Copy out verbatim everything below, from the start of the records down to and including the line that contains "genus: Fragaria".

# start of Given data

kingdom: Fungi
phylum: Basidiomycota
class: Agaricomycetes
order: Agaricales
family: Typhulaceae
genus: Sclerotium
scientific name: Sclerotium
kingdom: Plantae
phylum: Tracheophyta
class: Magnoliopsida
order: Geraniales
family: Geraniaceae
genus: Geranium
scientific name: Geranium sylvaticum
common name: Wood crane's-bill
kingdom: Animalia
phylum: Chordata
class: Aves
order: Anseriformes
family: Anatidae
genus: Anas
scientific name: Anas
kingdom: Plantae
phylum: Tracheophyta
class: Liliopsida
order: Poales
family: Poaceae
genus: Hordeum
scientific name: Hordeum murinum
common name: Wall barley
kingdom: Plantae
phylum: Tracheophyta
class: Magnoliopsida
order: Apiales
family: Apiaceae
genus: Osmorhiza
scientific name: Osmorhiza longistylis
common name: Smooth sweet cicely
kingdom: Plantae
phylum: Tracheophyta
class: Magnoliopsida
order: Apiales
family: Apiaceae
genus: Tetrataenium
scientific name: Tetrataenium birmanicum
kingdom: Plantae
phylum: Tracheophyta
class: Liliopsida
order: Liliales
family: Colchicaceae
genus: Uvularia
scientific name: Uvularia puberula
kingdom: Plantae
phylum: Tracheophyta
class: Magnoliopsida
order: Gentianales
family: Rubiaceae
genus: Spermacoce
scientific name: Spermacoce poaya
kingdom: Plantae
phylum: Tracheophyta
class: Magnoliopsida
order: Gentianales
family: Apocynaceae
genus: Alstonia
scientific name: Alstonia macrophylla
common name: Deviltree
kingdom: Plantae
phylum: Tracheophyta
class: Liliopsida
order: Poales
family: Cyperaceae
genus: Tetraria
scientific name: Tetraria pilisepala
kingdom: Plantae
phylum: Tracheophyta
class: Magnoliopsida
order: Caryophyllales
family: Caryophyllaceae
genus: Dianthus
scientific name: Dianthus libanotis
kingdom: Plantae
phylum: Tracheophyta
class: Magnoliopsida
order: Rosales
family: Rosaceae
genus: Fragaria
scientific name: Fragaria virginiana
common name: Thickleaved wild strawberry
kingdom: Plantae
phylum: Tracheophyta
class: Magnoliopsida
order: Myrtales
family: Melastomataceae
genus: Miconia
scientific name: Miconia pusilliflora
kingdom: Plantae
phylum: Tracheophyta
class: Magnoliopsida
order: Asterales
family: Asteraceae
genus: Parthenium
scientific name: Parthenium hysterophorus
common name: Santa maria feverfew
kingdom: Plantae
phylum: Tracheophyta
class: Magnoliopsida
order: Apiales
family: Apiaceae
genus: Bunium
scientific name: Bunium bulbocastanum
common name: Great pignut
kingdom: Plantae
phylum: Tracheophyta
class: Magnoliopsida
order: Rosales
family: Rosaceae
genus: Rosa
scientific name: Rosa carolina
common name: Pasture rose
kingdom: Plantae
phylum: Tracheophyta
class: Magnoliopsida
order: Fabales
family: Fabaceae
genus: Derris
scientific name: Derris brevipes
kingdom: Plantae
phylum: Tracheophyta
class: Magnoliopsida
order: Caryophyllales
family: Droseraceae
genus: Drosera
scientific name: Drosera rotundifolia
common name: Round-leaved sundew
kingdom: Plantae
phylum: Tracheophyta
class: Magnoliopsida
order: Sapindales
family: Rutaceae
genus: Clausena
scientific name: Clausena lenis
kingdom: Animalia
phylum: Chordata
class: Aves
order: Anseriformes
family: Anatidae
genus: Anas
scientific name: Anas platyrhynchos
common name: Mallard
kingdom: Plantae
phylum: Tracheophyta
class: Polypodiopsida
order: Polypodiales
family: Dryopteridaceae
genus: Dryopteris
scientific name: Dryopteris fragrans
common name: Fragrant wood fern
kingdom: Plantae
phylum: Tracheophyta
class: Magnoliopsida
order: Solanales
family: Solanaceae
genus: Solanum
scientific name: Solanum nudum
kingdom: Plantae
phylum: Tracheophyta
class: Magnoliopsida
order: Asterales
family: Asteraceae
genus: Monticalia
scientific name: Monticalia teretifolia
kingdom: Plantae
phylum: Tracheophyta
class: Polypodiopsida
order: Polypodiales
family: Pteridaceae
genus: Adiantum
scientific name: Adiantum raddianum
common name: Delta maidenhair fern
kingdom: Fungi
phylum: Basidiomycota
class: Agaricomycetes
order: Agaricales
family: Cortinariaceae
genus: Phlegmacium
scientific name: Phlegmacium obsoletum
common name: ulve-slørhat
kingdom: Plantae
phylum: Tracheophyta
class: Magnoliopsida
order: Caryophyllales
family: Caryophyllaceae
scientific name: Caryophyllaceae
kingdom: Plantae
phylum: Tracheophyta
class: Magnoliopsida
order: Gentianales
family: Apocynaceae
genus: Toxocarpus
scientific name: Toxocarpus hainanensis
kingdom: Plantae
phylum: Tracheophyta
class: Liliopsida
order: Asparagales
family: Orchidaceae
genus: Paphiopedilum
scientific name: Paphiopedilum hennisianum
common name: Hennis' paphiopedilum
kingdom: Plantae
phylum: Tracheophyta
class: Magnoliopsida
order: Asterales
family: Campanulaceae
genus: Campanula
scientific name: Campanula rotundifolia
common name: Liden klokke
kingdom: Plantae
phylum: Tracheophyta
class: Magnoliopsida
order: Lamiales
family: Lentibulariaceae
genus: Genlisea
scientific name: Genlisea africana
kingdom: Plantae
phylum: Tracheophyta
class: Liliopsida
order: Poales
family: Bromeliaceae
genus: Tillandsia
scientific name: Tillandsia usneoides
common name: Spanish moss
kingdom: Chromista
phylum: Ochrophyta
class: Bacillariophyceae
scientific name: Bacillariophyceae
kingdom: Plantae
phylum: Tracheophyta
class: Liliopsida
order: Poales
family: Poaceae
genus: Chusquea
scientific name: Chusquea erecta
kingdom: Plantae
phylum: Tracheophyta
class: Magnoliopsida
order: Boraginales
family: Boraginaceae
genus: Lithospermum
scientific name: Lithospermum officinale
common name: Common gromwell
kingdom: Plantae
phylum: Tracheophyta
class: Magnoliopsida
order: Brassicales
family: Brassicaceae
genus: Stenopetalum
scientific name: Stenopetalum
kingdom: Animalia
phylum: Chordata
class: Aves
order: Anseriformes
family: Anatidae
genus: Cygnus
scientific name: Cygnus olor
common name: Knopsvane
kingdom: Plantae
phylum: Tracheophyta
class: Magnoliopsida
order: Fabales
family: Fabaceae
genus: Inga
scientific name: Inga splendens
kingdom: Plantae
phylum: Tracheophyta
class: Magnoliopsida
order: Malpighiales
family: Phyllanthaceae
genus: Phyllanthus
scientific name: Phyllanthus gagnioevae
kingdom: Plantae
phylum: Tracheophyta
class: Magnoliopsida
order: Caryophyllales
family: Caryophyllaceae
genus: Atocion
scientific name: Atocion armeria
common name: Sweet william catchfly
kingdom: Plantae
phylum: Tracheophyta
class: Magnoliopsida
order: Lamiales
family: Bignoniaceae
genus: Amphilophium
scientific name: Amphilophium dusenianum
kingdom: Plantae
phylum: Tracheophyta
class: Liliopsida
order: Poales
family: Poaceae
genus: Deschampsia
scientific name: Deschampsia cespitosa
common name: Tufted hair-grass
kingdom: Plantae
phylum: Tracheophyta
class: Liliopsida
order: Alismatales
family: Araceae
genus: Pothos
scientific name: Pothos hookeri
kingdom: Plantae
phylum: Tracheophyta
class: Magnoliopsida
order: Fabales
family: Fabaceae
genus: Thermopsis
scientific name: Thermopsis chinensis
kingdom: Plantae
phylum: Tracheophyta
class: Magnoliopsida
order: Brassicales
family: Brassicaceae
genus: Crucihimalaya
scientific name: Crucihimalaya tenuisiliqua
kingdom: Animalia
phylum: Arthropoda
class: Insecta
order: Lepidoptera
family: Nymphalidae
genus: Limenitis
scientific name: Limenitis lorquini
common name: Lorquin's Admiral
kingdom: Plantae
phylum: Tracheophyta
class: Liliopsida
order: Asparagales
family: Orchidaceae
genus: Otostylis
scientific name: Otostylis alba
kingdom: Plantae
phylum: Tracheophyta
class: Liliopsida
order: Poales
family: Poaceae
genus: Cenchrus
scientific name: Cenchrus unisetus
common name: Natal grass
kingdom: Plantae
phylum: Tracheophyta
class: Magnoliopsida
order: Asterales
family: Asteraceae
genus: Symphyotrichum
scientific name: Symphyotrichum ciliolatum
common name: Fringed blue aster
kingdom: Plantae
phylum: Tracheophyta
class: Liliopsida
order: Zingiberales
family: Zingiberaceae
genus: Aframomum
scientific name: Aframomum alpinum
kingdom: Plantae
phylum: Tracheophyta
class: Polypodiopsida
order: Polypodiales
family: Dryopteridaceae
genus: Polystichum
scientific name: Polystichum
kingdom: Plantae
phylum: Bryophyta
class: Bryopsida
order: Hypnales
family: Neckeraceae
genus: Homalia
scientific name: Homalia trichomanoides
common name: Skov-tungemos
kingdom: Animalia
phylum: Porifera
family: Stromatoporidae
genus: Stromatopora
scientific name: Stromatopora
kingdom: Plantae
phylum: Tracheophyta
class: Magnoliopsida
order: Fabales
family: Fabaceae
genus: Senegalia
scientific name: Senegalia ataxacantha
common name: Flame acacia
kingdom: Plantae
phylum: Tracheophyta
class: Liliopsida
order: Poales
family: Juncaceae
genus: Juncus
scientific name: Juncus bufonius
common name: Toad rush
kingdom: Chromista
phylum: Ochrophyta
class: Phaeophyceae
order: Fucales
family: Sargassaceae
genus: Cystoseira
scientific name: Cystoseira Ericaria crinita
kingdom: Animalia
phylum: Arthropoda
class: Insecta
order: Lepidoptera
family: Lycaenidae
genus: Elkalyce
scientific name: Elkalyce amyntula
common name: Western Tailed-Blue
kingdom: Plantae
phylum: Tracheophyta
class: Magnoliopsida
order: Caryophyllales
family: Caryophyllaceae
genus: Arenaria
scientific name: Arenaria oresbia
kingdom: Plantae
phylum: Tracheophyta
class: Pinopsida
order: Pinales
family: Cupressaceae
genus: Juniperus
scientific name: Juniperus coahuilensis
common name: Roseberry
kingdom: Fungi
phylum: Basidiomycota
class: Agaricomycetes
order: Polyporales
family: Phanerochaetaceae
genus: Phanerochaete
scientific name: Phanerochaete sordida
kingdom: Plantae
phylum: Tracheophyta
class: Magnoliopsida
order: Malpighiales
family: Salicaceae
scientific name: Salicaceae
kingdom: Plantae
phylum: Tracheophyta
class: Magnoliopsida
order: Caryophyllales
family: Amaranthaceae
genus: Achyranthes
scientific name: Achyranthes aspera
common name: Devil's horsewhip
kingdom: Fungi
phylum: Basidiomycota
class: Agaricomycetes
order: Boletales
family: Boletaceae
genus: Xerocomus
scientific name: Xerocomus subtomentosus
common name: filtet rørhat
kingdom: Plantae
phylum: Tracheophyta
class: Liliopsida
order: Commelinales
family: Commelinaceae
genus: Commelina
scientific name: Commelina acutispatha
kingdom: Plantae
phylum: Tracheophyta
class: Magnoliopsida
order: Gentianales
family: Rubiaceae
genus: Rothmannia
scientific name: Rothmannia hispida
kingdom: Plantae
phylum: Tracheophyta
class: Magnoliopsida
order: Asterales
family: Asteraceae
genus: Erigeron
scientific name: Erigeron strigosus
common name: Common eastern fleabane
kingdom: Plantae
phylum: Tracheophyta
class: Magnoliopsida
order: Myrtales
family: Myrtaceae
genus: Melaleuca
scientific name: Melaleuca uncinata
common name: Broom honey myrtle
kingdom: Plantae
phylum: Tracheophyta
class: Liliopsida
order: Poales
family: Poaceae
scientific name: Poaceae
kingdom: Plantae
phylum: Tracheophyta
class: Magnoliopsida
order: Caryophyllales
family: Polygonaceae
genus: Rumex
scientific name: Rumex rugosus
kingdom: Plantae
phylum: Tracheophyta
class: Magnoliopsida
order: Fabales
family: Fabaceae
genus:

# end of Given data

- [The answer]:
kingdom: Fungi
phylum: Basidiomycota
class: Agaricomycetes
order: Agaricales
family: Typhulaceae
genus: Sclerotium
scientific name: Sclerotium
kingdom: Plantae
phylum: Tracheophyta
class: Magnoliopsida
order: Geraniales
family: Geraniaceae
genus: Geranium
scientific name: Geranium sylvaticum
common name: Wood crane's-bill
kingdom: Animalia
phylum: Chordata
class: Aves
order: Anseriformes
family: Anatidae
genus: Anas
scientific name: Anas
kingdom: Plantae
phylum: Tracheophyta
class: Liliopsida
order: Poales
family: Poaceae
genus: Hordeum
scientific name: Hordeum murinum
common name: Wall barley
kingdom: Plantae
phylum: Tracheophyta
class: Magnoliopsida
order: Apiales
family: Apiaceae
genus: Osmorhiza
scientific name: Osmorhiza longistylis
common name: Smooth sweet cicely
kingdom: Plantae
phylum: Tracheophyta
class: Magnoliopsida
order: Apiales
family: Apiaceae
genus: Tetrataenium
scientific name: Tetrataenium birmanicum
kingdom: Plantae
phylum: Tracheophyta
class: Liliopsida
order: Liliales
family: Colchicaceae
genus: Uvularia
scientific name: Uvularia puberula
kingdom: Plantae
phylum: Tracheophyta
class: Magnoliopsida
order: Gentianales
family: Rubiaceae
genus: Spermacoce
scientific name: Spermacoce poaya
kingdom: Plantae
phylum: Tracheophyta
class: Magnoliopsida
order: Gentianales
family: Apocynaceae
genus: Alstonia
scientific name: Alstonia macrophylla
common name: Deviltree
kingdom: Plantae
phylum: Tracheophyta
class: Liliopsida
order: Poales
family: Cyperaceae
genus: Tetraria
scientific name: Tetraria pilisepala
kingdom: Plantae
phylum: Tracheophyta
class: Magnoliopsida
order: Caryophyllales
family: Caryophyllaceae
genus: Dianthus
scientific name: Dianthus libanotis
kingdom: Plantae
phylum: Tracheophyta
class: Magnoliopsida
order: Rosales
family: Rosaceae
genus: Fragaria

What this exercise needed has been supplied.